As entrevistas apontaram que sete acompanhantes sentem o peso da dependência exacerbada dos pacientes. Nas entrelinhas da maioria dos discursos é possível perceber que a superproteção dos responsáveis influencia no desenvolvimento da autonomia das crianças, bem como há uma relação de co-dependência das partes em decorrência do distanciamento ocasionado pela transferência para o tratamento. Sendo assim, nota-se que as cuidadoras demandam mais atenção, carinho e compreensão dos infantes do que o contrário.

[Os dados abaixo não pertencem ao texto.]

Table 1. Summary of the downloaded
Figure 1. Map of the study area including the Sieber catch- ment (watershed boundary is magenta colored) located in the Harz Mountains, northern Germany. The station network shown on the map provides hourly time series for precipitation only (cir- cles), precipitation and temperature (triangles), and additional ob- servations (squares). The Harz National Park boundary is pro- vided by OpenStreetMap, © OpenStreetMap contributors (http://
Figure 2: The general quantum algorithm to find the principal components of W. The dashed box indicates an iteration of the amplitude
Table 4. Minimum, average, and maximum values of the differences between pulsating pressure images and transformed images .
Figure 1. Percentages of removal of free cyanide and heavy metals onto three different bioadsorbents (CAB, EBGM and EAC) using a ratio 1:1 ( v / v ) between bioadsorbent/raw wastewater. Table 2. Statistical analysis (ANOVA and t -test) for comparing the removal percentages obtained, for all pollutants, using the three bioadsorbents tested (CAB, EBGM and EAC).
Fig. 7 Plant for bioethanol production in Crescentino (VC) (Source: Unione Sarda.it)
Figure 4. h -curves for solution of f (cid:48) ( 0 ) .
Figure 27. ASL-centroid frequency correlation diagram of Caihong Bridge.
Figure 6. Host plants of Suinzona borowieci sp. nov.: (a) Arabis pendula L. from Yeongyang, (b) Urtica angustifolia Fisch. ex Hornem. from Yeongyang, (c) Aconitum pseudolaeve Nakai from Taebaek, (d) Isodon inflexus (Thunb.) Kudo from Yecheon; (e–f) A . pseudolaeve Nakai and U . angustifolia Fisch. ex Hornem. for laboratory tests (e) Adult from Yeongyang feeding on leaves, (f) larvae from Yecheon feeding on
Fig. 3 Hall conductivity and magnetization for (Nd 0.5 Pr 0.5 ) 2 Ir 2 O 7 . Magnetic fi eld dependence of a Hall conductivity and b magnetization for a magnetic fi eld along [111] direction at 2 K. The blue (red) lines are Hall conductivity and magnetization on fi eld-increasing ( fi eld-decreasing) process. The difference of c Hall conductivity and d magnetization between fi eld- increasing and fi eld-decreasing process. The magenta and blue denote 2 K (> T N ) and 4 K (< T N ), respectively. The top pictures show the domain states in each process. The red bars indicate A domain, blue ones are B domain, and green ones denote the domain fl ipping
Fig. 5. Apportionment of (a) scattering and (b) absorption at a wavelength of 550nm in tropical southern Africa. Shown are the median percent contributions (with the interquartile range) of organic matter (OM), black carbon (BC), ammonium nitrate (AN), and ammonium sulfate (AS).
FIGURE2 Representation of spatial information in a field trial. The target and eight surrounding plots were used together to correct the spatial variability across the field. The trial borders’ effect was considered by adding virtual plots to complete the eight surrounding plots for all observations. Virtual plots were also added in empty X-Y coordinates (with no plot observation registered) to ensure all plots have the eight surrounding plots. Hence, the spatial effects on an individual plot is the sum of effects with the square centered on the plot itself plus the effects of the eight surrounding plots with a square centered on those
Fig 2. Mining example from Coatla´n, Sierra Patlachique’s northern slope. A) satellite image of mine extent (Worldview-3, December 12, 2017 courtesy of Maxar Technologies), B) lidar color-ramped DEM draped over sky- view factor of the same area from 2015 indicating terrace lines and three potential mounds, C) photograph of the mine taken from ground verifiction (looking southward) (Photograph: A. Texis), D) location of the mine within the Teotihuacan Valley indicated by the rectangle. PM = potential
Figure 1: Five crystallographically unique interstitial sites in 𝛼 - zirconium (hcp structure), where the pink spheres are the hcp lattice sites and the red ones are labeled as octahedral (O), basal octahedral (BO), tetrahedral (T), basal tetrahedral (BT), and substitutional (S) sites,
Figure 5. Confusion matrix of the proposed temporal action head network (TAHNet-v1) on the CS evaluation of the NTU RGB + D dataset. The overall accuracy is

O discurso de Maria, em especial, revela o comportamento regressivo do filho diante do adoecimento; mesmo antes da tetraplegia, o menino de 13 anos demonstrava ser muito dependente da mãe, porém com o surgimento do câncer e suas particularidades o vínculo mãe e filho já exacerbado foi agravado. Em tempo, Maria demonstrou apreciar tal dependência e acredita que a prévia falta de autonomia facilita a adaptação da criança à condição de tetraplégico, pois o menino não sofre tanto com a pouca liberdade e privacidade “Ele nunca foi de ficar na rua, de jogar bola (...) Sempre ficou mais dentro de casa com a gente jogando videogame. (...) É bom ele ter sido um menino muito quietinho, porque agora ele não sente tanta falta da vida normal.”.